Ed invero, nella prospettiva ordinamentale il minore deve ritenersi in grado di esprimere un valido consenso (o rifiuto) ad un rapporto sessuale dal momento in cui compie quattordici anni.

Tuttavia, con l'introduzione dell'art. 609-undeciesc.p. la protezione è stata estesa, di fronte a forme insidiose di adescamento da parte dell'estraneo (artifici, lusinghe o minacce di cui all'art. 609-undecies c.p.), anche a coloro che versano nella fascia di età 14-16 anni.

Il Legislatore, quindi, ha esteso la tutela al minore che versi in tale fascia di età riconoscendo che, pur a fronte della sua capacità di autodeterminarsi, si tratta in ogni caso di un soggetto vulnerabile.

Deve però ritenersi che, coerentemente con la natura di reato di “pericolo” della fattispecie di adescamento di minorenni (infrasedicenni), qualora l'età del minore sia compresa fra i quattordici e i sedici anni, la condotta del soggetto agente non sarà comunque punibile se finalizzata a un rapporto sessuale “consenziente”. In tale ipotesi, infatti, non potrebbe ravvisarsi alcun pericolo per il minore – pericolo inteso come rischio di verificazione dei reati-scopo – atteso che il soggetto agisce per il perseguimento di un fine lecito.

La condotta orientata nei confronti del minore ultraquattordicenne, quindi, potrà sussumersi nella fattispecie di cui all'art. 609-undecies c.p. solo ove si accerti che l'adescatore abbia agito con l'intenzione di costringere il minore ad un rapporto sessuale in modo violento o minaccioso (artt. 609-bis e 609-octies c.p.).

Al riguardo, appare comunque utile un'ulteriore considerazione contenuta nella sentenza in commento, secondo cui la disciplina pattizia prevista dalla Convenzione di Lanzarote, nella parte in cui si riferisce alla realizzazione di atti materiali idonei ad organizzare l'incontro (c.d. sexual stage), descrive una tipologia di condotte che, nel nostro ordinamento, sarebbero state già sussumibili nelle ipotesi tentate dei reati scopo.

Ciò implica che la condotta di colui che “adeschi” il minore ultraquattordicenne potrà comunque integrare il diverso reato di violenza sessuale, nella forma tentata o consumata, anche se, rispettivamente, l'incontro non si sia ancora verificato o il rapporto sessuale non presenti connotazioni violente o minacciose.

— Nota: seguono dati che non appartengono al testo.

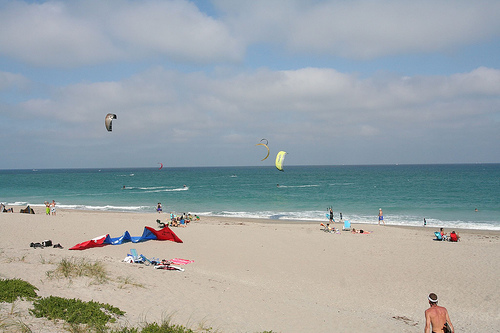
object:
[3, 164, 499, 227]
water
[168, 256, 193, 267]
towel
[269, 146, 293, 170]
kite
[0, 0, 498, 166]
clouds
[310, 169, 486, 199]
sea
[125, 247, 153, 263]
chair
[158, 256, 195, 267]
chair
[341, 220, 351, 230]
chair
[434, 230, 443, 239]
chair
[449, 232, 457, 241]
chair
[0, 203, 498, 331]
sand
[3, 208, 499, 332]
floor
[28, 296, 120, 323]
green plants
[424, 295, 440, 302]
band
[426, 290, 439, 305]
head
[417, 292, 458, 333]
man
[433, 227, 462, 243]
people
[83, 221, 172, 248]
tents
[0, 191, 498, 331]
beach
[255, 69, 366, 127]
puffy clouds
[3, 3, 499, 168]
sky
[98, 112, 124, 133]
wind kites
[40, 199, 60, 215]
two people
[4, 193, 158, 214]
waves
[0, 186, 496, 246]
shore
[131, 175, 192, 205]
waves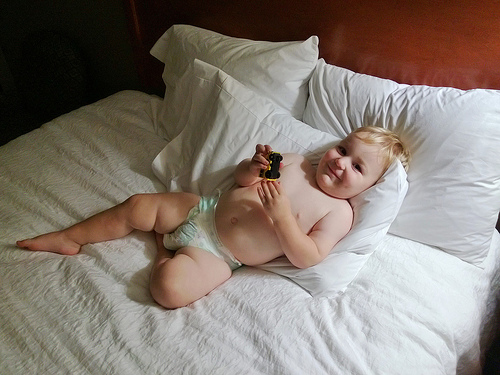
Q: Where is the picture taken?
A: A bedroom.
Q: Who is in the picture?
A: A child.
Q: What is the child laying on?
A: A bed.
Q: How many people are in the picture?
A: One.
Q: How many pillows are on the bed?
A: Three.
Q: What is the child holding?
A: A toy car.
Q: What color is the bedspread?
A: White.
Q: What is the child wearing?
A: A diaper.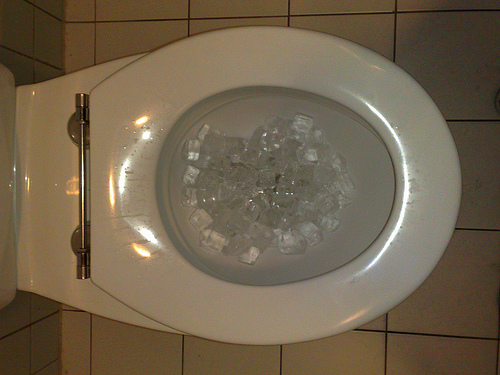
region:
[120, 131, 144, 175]
spilt water on a toilet seat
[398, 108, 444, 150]
A seat of a toilet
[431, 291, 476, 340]
tiles on the floor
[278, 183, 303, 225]
ice in the toilet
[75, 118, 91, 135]
hinge to a toilet seat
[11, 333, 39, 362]
tiles on the wall of a toilet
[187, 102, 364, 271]
the inside of a toilet sink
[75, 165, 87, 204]
a metal bar holding the toilet seat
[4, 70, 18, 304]
the part of the the toilet sink attached to the wall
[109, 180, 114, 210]
reflection of light from the lit bulb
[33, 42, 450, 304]
the seat is wet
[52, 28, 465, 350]
the seat is white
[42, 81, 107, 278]
the fixture is silver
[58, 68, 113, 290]
the fixture is metal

La qualificazione della condotta in tali termini esige, però, che già nelle fasi che costituiscono il perimetro della condotta di “adescamento” il soggetto agente abbia carpito la fiducia del minore ricorrendo a delle minacce (e non, invece, soltanto a lusinghe o artifici).

Occorrerà accertare, poi, che la condotta sia progredita in atti preparatori o esecutivi ulteriori rispetto a quelli presi in considerazione dall'art. 609-undecies c.p., quali ad esempio la realizzazione di atti materiali finalizzati all'organizzazione dell'incontro con il minore.

Infine, dovrà verificarsi che, sul piano della derivazione causale, il comportamento “minaccioso” tenuto dall'adescatore nella prima fase del rapporto non abbia influito esclusivamente sulla scelta del minore di acconsentire ad un incontro, ma sia stato o sarebbe stato in grado di produrre i suoi effetti “costrittivi” anche sulla sua volontà di intrattenere dei rapporti sessuali (soltanto apparentemente consenzienti).